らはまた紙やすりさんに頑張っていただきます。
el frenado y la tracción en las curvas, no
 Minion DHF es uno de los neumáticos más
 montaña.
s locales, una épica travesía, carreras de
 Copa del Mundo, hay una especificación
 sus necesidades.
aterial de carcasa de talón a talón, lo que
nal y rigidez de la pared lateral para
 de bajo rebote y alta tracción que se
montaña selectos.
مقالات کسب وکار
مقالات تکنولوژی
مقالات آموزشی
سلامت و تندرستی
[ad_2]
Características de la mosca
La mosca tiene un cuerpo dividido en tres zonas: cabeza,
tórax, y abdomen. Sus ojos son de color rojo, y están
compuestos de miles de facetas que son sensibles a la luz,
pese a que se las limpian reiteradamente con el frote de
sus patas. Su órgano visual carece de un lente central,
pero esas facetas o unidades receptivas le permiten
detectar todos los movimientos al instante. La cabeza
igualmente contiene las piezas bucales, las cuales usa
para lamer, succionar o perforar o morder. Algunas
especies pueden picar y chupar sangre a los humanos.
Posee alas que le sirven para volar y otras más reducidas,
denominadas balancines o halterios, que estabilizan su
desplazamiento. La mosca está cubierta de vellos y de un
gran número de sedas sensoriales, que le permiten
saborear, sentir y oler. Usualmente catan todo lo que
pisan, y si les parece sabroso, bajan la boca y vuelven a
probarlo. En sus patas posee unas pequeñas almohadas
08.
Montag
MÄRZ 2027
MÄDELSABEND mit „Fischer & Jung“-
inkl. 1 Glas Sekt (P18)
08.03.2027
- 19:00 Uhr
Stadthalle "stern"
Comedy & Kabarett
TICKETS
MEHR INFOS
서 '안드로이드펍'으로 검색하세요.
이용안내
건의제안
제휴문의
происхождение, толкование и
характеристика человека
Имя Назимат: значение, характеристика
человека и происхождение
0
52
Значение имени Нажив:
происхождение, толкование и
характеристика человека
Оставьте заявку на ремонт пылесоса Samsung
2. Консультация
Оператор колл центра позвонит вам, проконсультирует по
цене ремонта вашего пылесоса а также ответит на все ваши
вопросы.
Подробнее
────────────────
**Written task**.
Copy the lines above word for word, from the first line through the one containing "especies pueden picar", including both ends.

**Task answer**.
らはまた紙やすりさんに頑張っていただきます。
el frenado y la tracción en las curvas, no
 Minion DHF es uno de los neumáticos más
 montaña.
s locales, una épica travesía, carreras de
 Copa del Mundo, hay una especificación
 sus necesidades.
aterial de carcasa de talón a talón, lo que
nal y rigidez de la pared lateral para
 de bajo rebote y alta tracción que se
montaña selectos.
مقالات کسب وکار
مقالات تکنولوژی
مقالات آموزشی
سلامت و تندرستی
[ad_2]
Características de la mosca
La mosca tiene un cuerpo dividido en tres zonas: cabeza,
tórax, y abdomen. Sus ojos son de color rojo, y están
compuestos de miles de facetas que son sensibles a la luz,
pese a que se las limpian reiteradamente con el frote de
sus patas. Su órgano visual carece de un lente central,
pero esas facetas o unidades receptivas le permiten
detectar todos los movimientos al instante. La cabeza
igualmente contiene las piezas bucales, las cuales usa
para lamer, succionar o perforar o morder. Algunas
especies pueden picar y chupar sangre a los humanos.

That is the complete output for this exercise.